Krööt erzählt weiter: Der Arzt habe bei Ester einen Schlaganfall diagnostiziert. Man fand sie am See. Zunächst glaubte man, sie sei ertrunken – doch jemand hatte sie an Land gezogen. Auch ihre Mutter und Großmutter sollen an Schlaganfällen gestorben sein.
Ester hatte Iljas Heiratsantrag abgelehnt. Ihr Zimmer ist seit ihrem Tod unberührt. Krööt meint, Ester habe ein Tagebuch geführt.
Seit ihrem Tod häufen sich merkwürdige Ereignisse im Gasthof: Gegenstände fallen herunter. Menschen stolpern. Seltsame Geräusche. Clara teilt uns diese neuen Erkenntnisse mit.

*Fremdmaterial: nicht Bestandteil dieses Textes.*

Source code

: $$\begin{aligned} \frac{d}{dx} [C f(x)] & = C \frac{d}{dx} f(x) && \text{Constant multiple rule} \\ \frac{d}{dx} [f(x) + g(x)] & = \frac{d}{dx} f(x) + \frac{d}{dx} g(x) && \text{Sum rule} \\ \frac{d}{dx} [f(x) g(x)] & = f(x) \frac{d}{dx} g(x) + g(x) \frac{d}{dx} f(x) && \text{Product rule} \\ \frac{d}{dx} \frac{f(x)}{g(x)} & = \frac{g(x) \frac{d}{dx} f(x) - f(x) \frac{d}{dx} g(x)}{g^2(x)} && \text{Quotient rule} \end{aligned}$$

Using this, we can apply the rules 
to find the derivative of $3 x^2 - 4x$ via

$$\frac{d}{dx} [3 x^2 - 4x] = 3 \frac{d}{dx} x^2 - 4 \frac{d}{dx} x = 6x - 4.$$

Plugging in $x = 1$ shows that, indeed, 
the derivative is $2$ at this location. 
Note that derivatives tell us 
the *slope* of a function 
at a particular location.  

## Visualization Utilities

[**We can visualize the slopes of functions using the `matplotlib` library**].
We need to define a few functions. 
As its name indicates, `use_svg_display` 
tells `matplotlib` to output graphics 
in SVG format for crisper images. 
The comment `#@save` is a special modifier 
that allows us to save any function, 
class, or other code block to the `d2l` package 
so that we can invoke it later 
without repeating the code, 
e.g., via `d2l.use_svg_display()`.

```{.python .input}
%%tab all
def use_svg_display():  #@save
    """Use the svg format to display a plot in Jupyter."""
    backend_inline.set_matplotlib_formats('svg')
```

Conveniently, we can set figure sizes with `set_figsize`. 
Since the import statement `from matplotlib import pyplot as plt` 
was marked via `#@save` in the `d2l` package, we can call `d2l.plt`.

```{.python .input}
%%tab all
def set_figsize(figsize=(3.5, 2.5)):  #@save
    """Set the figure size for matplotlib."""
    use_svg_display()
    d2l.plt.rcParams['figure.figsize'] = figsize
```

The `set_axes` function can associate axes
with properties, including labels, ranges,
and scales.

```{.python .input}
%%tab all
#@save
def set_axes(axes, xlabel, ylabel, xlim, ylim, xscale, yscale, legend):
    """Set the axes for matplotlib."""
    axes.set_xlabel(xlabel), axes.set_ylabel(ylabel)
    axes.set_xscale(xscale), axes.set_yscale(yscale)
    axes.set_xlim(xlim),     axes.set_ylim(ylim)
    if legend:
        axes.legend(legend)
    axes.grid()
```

Das Brennholz verschwindet
Ein Schrei. Axel – der Wirt. Wir eilen hinaus. Das gesamte Brennholz ist plötzlich verschwunden. Wir beraten, was zu tun ist. Vilma schlägt eine Séance vor – doch sie braucht ihre Tarotkarten. Sie befinden sich noch in der verunglückten Kutsche. Der Sturm hat sich inzwischen etwas gelegt.
Linda spricht Axel auf den Tod seiner Schwester an. Ida unterstützt sie. Axel fragt sich, wer Ester aus dem Wasser gezogen hat – und ob es wirklich ein Unfall war. Vielleicht… vielleicht hat Ilja ihren Korb nicht verwunden.
Axel macht sich auf den Weg, um Brennholz zu suchen. Sunna und ich begleiten ihn. Linda und Clara planen, während Axels Abwesenheit in Esters Zimmer einzudringen – in der Hoffnung, ihr Tagebuch zu finden. Zur Kutsche brechen Ilja, Bengt und Ida auf.